The Loya Jirga (Grand Council) will be a farce. It is intended to provide some kind of justification for an adventure that has gone terribly wrong. The only choice before the Afghan masses in these elections was between different warring warlords who have made millions out of this war through the drug trade, kidnapping for ransom and blackmail based on changing loyalties. Reconstruction, development and prosperity are pipe dreams that bear no relation to reality. In this morass of explosive contradictions, there is no way out. The dark forces of fundamentalism and the corrupt liberal democrats have no appeal for the masses. But there are the beginnings of a significant revival of Left forces. The memories of the gains of the poor peasants, workers and youth after the 1978 Revolution have been passed on to the new generation.
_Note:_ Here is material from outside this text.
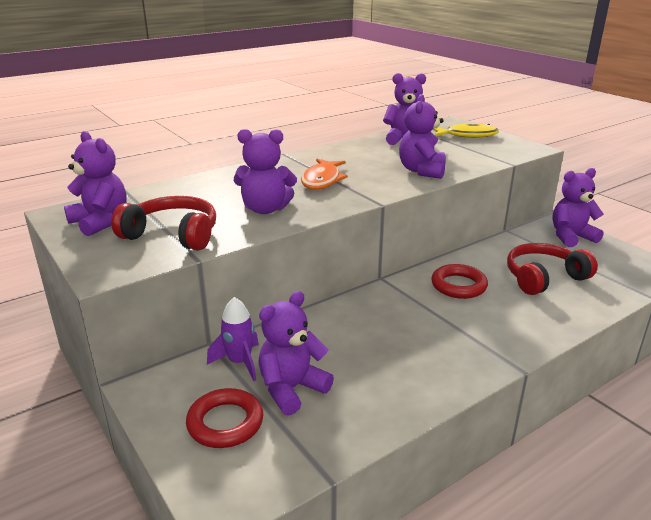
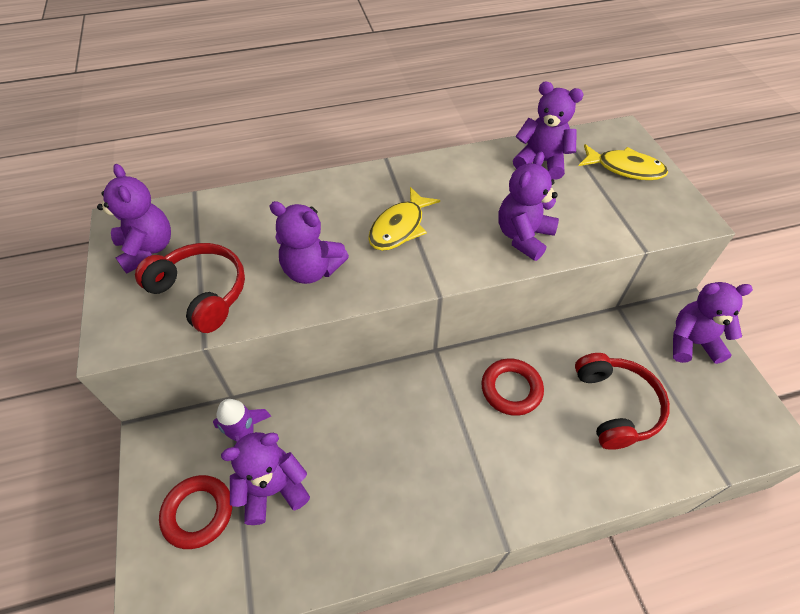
camera: 20 degrees right, 25 degrees up
(322, 180) = (399, 227): orange fish -> yellow fish
(544, 278) = (615, 406): red headphones -> red headphones turned 90 degrees clockwise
The imperialist propaganda that presents the spectre of a ruthless obscurantist rule and the Talibanisation of Afghanistan as the only alternative to imperialist occupation is absolute nonsense. Thirty-two years ago Afghanistan was the only country in South Asia where landlordism and capitalism had been overthrown. 

Internationalism is the key to the success of the future Afghan Revolution. Today more than ever the fate of Afghanistan is linked to what happens in Pakistan and Iran. History has decreed that this region will either descend into the abyss of barbarism, or else leap over the different stages of capitalist development by means of a socialist revolution. That is the only way forward.